Osmar não conseguia acreditar. Como pudera ser tão distraído e ir falar com o deputado vestindo a camiseta preta do Iron Maiden e a bermuda azul clara, a mais confortável do guarda-roupas? Só se deu conta que dirigira até o Congresso Nacional trajando o indefectível uniforme do home office quando já estava à porta do gabinete. Ainda teve tempo de olhar para os pés e ver as Havaianas brancas, com bandeirinha do Brasil nas tiras, e ficar ainda mais desesperado. Pensou em dar meia-volta e fugir, inventar uma desculpa depois, mas o deputado o chamou: “Pode entrar, Osmar”.
Tentou culpar os outros pela distração. Por que a mulher não perguntara se ele estava mesmo indo ao trabalho para alertá-lo sobre seus trajes? Onde é que estava a cabeça dos seguranças, sempre tão controladores do decoro dos que entram no prédio? Não deviam tê-lo barrado? Não havia ninguém, meu Deus, que pudesse ter evitado aquela tragédia que estava prestes a se abater sobre ele? Aquilo era pior do que um nu acidental numa reunião on-line, pensou, aflito.
O que o deputado diria? Osmar perderia o cargo alcançado depois de anos de dedicação na comissão? Elaborou, num átimo de segundo, dois planos. O primeiro, colocou em prática imediatamente. Entrou andando-correndo no gabinete e se sentou na cadeira disposta em frente à mesa de trabalho do deputado. Talvez o parlamentar não reparasse na bermuda e no chinelo e relevasse a camiseta da caveira Eddie segurando uma cabeça decapitada. Se não desse certo a primeira tentativa, começaria a falar coisas sem sentido, até que o encaminhassem ao serviço médico. Lá, convenceria os especialistas de que estava sob forte estresse na quarentena, o que explicaria a inadequação de suas vestes.
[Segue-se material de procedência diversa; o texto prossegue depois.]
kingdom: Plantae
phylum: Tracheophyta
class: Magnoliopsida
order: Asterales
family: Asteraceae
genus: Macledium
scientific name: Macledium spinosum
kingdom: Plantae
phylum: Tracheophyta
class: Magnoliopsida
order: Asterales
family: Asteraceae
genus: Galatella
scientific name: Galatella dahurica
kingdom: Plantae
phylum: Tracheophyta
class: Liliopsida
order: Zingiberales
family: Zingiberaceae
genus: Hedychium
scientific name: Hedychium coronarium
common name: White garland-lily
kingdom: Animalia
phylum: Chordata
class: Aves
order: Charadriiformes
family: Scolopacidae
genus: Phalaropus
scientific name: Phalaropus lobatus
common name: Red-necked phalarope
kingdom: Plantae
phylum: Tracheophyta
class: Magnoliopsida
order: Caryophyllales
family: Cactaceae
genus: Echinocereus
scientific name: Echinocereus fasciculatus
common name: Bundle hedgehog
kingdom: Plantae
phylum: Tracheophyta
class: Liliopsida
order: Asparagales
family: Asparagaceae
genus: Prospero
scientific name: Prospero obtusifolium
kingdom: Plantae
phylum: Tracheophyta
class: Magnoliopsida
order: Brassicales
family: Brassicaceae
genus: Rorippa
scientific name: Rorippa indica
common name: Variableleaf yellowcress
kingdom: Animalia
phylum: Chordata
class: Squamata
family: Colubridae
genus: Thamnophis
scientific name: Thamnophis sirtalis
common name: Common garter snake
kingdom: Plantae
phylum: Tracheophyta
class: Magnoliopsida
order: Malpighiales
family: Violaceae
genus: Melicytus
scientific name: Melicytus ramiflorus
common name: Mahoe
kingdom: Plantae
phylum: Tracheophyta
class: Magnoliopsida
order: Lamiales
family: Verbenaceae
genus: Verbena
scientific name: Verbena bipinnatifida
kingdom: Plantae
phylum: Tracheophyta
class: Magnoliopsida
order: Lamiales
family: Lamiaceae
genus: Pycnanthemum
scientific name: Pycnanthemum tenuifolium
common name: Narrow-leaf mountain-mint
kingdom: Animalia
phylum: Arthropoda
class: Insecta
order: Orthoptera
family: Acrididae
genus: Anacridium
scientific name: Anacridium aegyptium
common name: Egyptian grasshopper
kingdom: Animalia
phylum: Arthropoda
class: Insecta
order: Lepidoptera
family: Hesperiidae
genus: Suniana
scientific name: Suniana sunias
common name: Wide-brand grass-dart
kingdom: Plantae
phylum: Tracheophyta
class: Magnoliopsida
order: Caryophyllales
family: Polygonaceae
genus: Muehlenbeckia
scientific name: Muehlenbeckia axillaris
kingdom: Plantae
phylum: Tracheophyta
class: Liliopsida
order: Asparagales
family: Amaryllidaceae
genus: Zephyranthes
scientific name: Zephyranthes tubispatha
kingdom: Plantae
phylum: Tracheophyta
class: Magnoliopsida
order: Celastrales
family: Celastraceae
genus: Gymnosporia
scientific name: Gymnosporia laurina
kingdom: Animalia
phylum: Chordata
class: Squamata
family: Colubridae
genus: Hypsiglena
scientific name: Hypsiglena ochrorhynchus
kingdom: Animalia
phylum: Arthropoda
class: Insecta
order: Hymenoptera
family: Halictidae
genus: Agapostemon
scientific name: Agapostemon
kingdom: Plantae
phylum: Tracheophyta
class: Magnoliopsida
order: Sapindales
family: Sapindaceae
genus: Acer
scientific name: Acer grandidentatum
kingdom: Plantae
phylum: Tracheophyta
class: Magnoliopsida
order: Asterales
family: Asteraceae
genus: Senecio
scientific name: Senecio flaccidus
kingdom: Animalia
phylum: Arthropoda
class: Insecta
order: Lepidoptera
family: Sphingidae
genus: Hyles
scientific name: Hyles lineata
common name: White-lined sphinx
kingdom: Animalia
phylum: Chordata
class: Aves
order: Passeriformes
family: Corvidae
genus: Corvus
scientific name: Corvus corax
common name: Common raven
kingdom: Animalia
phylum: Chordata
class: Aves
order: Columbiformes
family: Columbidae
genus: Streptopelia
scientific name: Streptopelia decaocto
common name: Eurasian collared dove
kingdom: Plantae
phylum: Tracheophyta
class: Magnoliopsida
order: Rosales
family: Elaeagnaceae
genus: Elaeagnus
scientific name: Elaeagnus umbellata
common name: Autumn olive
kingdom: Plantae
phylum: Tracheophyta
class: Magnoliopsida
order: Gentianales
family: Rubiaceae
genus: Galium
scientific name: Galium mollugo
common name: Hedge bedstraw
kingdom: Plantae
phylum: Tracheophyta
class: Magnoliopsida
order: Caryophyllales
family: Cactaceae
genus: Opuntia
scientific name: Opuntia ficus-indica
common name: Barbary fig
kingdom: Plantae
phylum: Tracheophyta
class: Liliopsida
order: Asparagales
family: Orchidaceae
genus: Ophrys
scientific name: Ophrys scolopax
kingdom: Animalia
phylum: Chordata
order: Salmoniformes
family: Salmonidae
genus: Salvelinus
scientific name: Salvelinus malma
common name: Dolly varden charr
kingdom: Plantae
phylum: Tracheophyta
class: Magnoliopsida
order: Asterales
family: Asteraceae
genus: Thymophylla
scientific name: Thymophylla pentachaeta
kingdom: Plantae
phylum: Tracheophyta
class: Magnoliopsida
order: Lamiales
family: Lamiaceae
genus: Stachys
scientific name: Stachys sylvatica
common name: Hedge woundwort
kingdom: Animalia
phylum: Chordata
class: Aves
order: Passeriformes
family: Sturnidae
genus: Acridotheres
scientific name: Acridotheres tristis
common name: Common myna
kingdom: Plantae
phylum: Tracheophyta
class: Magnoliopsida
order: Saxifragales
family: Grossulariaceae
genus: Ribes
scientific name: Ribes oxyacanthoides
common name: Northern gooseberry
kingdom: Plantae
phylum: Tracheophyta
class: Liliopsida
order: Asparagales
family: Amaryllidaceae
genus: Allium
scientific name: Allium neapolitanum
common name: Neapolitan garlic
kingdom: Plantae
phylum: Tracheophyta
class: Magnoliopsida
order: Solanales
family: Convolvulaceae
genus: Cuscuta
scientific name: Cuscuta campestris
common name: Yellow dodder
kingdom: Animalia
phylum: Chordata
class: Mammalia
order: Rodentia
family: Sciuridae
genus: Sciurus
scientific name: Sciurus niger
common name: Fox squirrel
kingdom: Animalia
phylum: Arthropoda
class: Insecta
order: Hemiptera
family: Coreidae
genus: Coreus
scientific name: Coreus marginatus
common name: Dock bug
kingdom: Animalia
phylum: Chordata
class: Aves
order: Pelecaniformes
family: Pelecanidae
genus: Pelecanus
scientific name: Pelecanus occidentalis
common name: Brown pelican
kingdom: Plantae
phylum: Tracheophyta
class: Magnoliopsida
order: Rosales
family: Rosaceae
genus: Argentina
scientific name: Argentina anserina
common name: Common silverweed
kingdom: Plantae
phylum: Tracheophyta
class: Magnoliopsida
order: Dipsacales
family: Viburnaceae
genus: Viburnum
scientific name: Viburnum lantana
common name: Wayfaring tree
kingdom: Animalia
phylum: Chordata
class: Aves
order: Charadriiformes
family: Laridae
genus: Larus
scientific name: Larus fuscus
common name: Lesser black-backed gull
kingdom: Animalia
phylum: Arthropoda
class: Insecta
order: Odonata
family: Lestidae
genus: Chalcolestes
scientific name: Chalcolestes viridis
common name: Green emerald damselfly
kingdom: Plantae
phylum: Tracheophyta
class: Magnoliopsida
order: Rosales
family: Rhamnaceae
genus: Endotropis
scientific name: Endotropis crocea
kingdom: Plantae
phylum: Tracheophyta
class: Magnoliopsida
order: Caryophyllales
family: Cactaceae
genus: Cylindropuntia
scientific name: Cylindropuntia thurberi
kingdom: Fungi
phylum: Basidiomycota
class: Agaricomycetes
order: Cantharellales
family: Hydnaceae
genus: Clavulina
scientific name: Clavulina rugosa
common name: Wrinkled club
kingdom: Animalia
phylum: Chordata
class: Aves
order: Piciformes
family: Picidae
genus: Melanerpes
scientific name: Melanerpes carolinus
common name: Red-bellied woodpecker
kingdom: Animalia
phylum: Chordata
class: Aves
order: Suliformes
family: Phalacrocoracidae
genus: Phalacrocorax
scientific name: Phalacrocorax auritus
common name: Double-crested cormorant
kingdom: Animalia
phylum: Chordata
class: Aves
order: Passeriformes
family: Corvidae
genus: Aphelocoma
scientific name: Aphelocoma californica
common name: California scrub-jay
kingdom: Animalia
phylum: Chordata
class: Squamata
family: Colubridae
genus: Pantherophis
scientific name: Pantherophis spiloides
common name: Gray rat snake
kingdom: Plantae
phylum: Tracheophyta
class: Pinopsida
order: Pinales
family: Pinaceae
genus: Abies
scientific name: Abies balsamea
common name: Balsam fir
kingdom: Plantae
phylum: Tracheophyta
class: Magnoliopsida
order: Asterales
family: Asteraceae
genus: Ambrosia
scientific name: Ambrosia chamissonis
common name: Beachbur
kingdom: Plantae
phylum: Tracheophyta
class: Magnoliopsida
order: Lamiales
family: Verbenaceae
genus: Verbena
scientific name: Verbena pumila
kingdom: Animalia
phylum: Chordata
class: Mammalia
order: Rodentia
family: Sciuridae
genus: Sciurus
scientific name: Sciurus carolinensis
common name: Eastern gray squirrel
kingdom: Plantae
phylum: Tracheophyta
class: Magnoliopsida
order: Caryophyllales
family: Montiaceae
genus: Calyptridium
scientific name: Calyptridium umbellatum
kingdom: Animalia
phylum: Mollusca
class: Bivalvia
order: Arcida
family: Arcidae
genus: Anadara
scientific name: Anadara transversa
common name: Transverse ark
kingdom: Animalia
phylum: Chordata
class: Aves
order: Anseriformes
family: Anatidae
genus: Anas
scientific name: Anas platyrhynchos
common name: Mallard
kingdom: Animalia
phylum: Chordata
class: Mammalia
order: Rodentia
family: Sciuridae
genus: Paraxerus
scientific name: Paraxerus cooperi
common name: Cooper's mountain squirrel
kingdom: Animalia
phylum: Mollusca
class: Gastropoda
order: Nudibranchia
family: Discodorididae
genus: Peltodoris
Um momentâneo alívio surgiu quando o deputado começou a falar normalmente com Osmar. “Chamei você aqui...”, começou a autoridade, sem notar que a cabeça do assessor estava longe, elaborando o plano de fuga. Como se levantar, dar as costas ao deputado e sair sem que ele visse a bermuda azul e as chinelas brancas? As pernas, mais brancas do que as sandálias, porque havia meses estavam privadas de sol, certamente chamariam a atenção do chefe. Talvez o melhor fosse, terminada a reunião, virar-se e sair como quem não fez nada de errado. E, caso seu nome fosse chamado, ignorar, continuar andando, fingindo momentânea e estranha surdez.
O deputado, porém, decidiu se levantar e caminhar enquanto falava. Ele nunca fazia isso. “Ninguém nunca faz isso”, pensou, em desespero, Osmar. “Isso é coisa de filme americano, de peça de teatro. Ninguém se levanta e continua a falar andando de um lado para o outro, como se estivesse declamando algo para uma plateia. Só fazemos isso quando estamos no telefone, caramba”, raciocinou, enquanto, praticamente, se ajoelhava no chão para se esconder detrás da mesa e impedir que o novo ângulo de visão do deputado levasse à descoberta da bermuda.
Mas, aí, o que sempre fora inevitável aconteceu. O parlamentar parou e arregalou os olhos, mirando claramente as pernas descobertas de Osmar. “O senhor está de bermuda?”, perguntou. E Osmar acordou. Olhou ao redor, reconheceu a janela, o armário do quarto, o quadro na parede. Respirou aliviado, lembrou-se de que era sábado e, depois, dos sonhos tão frequentes na época do segundo grau, nos quais se via andando nu pelos corredores do Colégio Alvorada. “Essa pandemia está deixando a gente louco”, pensou, enquanto ajeitava o travesseiro e voltava a dormir, esperando um sonho melhor desta vez.